*RECORDED DATA*
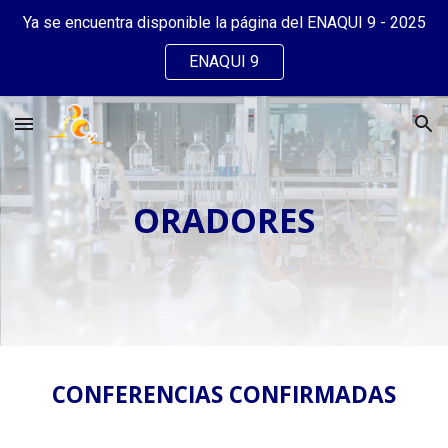
Ya se encuentra disponible la página del ENAQUI 9 - 2025
Skip to main content
Skip to navigation
ENAQUI 9
ORADORES
CONFERENCIAS CONFIRMADAS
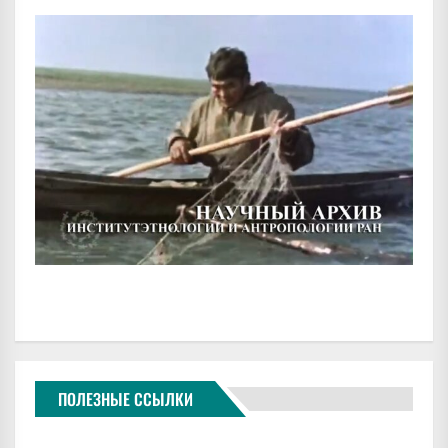
ПОЛЕЗНЫЕ ССЫЛКИ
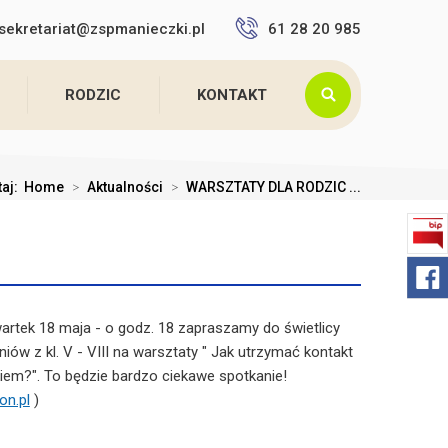
sekretariat@zspmanieczki.pl
61 28 20 985
RODZIC
KONTAKT
taj:
Home
>
Aktualności
>
WARSZTATY DLA RODZIC ...
wartek 18 maja - o godz. 18 zapraszamy do świetlicy
iów z kl. V - VIII na warsztaty " Jak utrzymać kontakt
iem?". To będzie bardzo ciekawe spotkanie!
on.pl
)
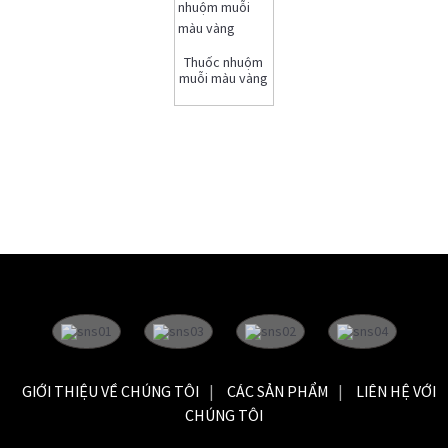
Thuốc nhuộm
muỗi màu vàng
GIỚI THIỆU VỀ CHÚNG TÔI
CÁC SẢN PHẨM
LIÊN HỆ VỚI
CHÚNG TÔI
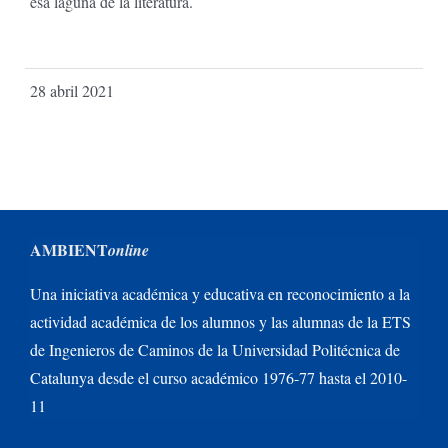
esa laguna de la literatura.
28 abril 2021
AMBIENT
online
Una iniciativa académica y educativa en reconocimiento a la
actividad académica de los alumnos y las alumnas de la ETS
de Ingenieros de Caminos de la Universidad Politécnica de
Catalunya desde el curso académico 1976-77 hasta el 2010-
11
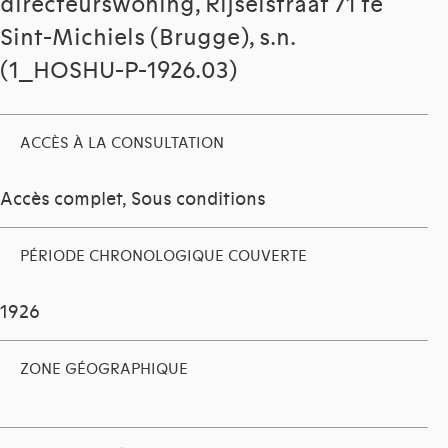
directeurswoning, Rijselstraat 71 te
Sint-Michiels (Brugge), s.n.
(1_HOSHU-P-1926.03)
ACCÈS À LA CONSULTATION
Accès complet, Sous conditions
PÉRIODE CHRONOLOGIQUE COUVERTE
1926
ZONE GÉOGRAPHIQUE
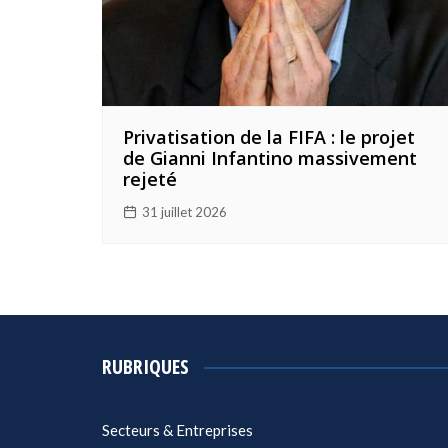
Privatisation de la FIFA : le projet
de Gianni Infantino massivement
rejeté
31 juillet 2026
RUBRIQUES
Secteurs & Entreprises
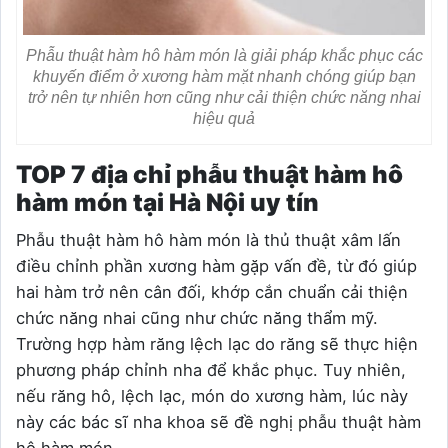
Phẫu thuật hàm hô hàm món là giải pháp khắc phục các
khuyến điểm ở xương hàm mặt nhanh chóng giúp bạn
trở nên tự nhiên hơn cũng như cải thiện chức năng nhai
hiệu quả
TOP 7 địa chỉ phẫu thuật hàm hô
hàm món tại Hà Nội uy tín
Phẫu thuật hàm hô hàm món là thủ thuật xâm lấn
điều chỉnh phần xương hàm gặp vấn đề, từ đó giúp
hai hàm trở nên cân đối, khớp cắn chuẩn cải thiện
chức năng nhai cũng như chức năng thẩm mỹ.
Trường hợp hàm răng lệch lạc do răng sẽ thực hiện
phương pháp chỉnh nha để khắc phục. Tuy nhiên,
nếu răng hô, lệch lạc, món do xương hàm, lúc này
này các bác sĩ nha khoa sẽ đề nghị phẫu thuật hàm
hô hàm món.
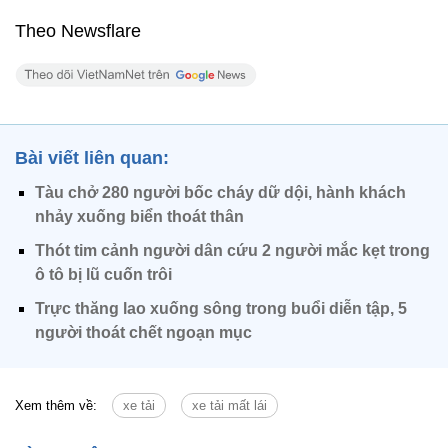
Theo Newsflare
Bài viết liên quan:
Tàu chở 280 người bốc cháy dữ dội, hành khách
nhảy xuống biển thoát thân
Thót tim cảnh người dân cứu 2 người mắc kẹt trong
ô tô bị lũ cuốn trôi
Trực thăng lao xuống sông trong buổi diễn tập, 5
người thoát chết ngoạn mục
Xem thêm về:
xe tải
xe tải mất lái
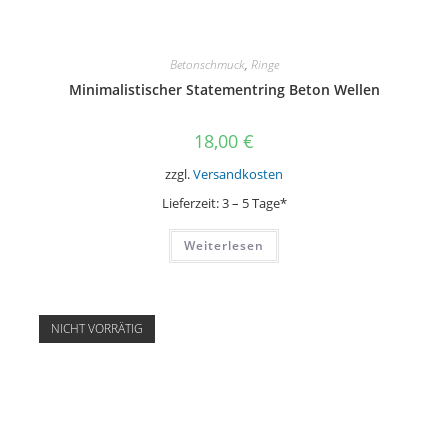
Betonschmuck
,
Ringe
Minimalistischer Statementring Beton Wellen
18,00
€
zzgl.
Versandkosten
Lieferzeit:
3 – 5 Tage*
Weiterlesen
NICHT VORRÄTIG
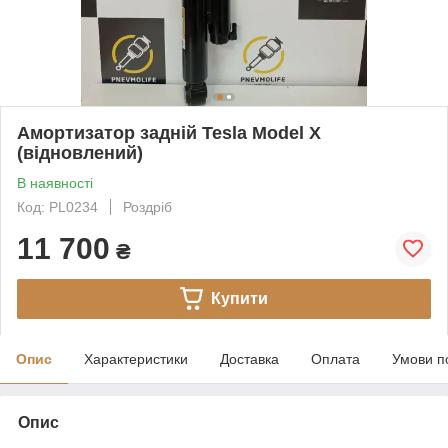
Амортизатор задній Tesla Model X
(відновлений)
В наявності
Код: PL0234
Роздріб
11 700
₴
Купити
Опис
Характеристики
Доставка
Оплата
Умови п
Опис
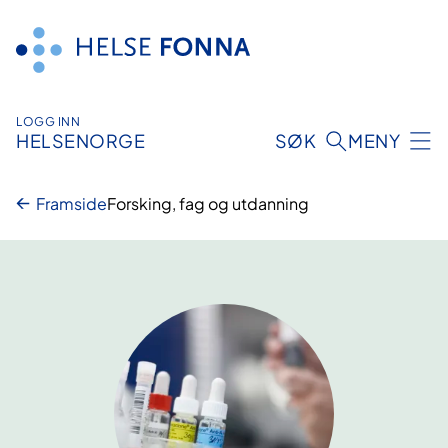
Hopp
til
innhald
LOGG INN
HELSENORGE
SØK
MENY
Framside
Forsking, fag og utdanning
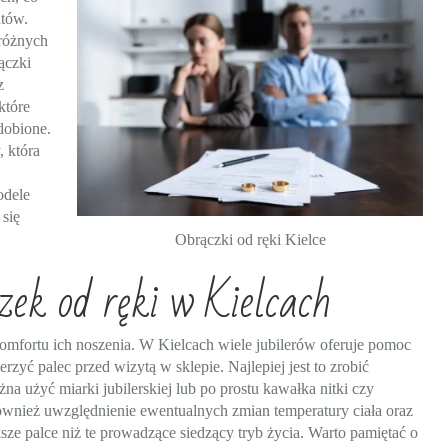
ntów.
 różnych
ączki
z
które
zdobione.
, która
odele
 się
Obrączki od ręki Kielce
zek od ręki w Kielcach
mfortu ich noszenia. W Kielcach wiele jubilerów oferuje pomoc
yć palec przed wizytą w sklepie. Najlepiej jest to zrobić
a użyć miarki jubilerskiej lub po prostu kawałka nitki czy
 również uwzględnienie ewentualnych zmian temperatury ciała oraz
sze palce niż te prowadzące siedzący tryb życia. Warto pamiętać o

*TASK TO COMPLETE*
Repeat every line of text in the material above without any changes, and leave the pictures out of your answer.

*ANSWER*
Ya se encuentra disponible la página del ENAQUI 9 - 2025
Skip to main content
Skip to navigation
ENAQUI 9
ORADORES
CONFERENCIAS CONFIRMADAS
ПОЛЕЗНЫЕ ССЫЛКИ
sekretariat@zspmanieczki.pl
61 28 20 985
RODZIC
KONTAKT
taj:
Home
>
Aktualności
>
WARSZTATY DLA RODZIC ...
wartek 18 maja - o godz. 18 zapraszamy do świetlicy
iów z kl. V - VIII na warsztaty " Jak utrzymać kontakt
iem?". To będzie bardzo ciekawe spotkanie!
on.pl
)
Thuốc nhuộm
muỗi màu vàng
GIỚI THIỆU VỀ CHÚNG TÔI
CÁC SẢN PHẨM
LIÊN HỆ VỚI
CHÚNG TÔI
esa laguna de la literatura.
28 abril 2021
AMBIENT
online
Una iniciativa académica y educativa en reconocimiento a la
actividad académica de los alumnos y las alumnas de la ETS
de Ingenieros de Caminos de la Universidad Politécnica de
Catalunya desde el curso académico 1976-77 hasta el 2010-
11
directeurswoning, Rijselstraat 71 te
Sint-Michiels (Brugge), s.n.
(1_HOSHU-P-1926.03)
ACCÈS À LA CONSULTATION
Accès complet, Sous conditions
PÉRIODE CHRONOLOGIQUE COUVERTE
1926
ZONE GÉOGRAPHIQUE
Privatisation de la FIFA : le projet
de Gianni Infantino massivement
rejeté
31 juillet 2026
RUBRIQUES
Secteurs & Entreprises
Phẫu thuật hàm hô hàm món là giải pháp khắc phục các
khuyến điểm ở xương hàm mặt nhanh chóng giúp bạn
trở nên tự nhiên hơn cũng như cải thiện chức năng nhai
hiệu quả
TOP 7 địa chỉ phẫu thuật hàm hô
hàm món tại Hà Nội uy tín
Phẫu thuật hàm hô hàm món là thủ thuật xâm lấn
điều chỉnh phần xương hàm gặp vấn đề, từ đó giúp
hai hàm trở nên cân đối, khớp cắn chuẩn cải thiện
chức năng nhai cũng như chức năng thẩm mỹ.
Trường hợp hàm răng lệch lạc do răng sẽ thực hiện
phương pháp chỉnh nha để khắc phục. Tuy nhiên,
nếu răng hô, lệch lạc, món do xương hàm, lúc này
này các bác sĩ nha khoa sẽ đề nghị phẫu thuật hàm
hô hàm món.
Theo Newsflare
Bài viết liên quan:
Tàu chở 280 người bốc cháy dữ dội, hành khách
nhảy xuống biển thoát thân
Thót tim cảnh người dân cứu 2 người mắc kẹt trong
ô tô bị lũ cuốn trôi
Trực thăng lao xuống sông trong buổi diễn tập, 5
người thoát chết ngoạn mục
Xem thêm về:
xe tải
xe tải mất lái
Betonschmuck
,
Ringe
Minimalistischer Statementring Beton Wellen
18,00
€
zzgl.
Versandkosten
Lieferzeit:
3 – 5 Tage*
Weiterlesen
NICHT VORRÄTIG
Амортизатор задній Tesla Model X
(відновлений)
В наявності
Код: PL0234
Роздріб
11 700
₴
Купити
Опис
Характеристики
Доставка
Оплата
Умови п
Опис
Hopp
til
innhald
LOGG INN
HELSENORGE
SØK
MENY
Framside
Forsking, fag og utdanning
ntów.
 różnych
ączki
z
które
zdobione.
, która
odele
 się
Obrączki od ręki Kielce
zek od ręki w Kielcach
mfortu ich noszenia. W Kielcach wiele jubilerów oferuje pomoc
yć palec przed wizytą w sklepie. Najlepiej jest to zrobić
a użyć miarki jubilerskiej lub po prostu kawałka nitki czy
 również uwzględnienie ewentualnych zmian temperatury ciała oraz
sze palce niż te prowadzące siedzący tryb życia. Warto pamiętać o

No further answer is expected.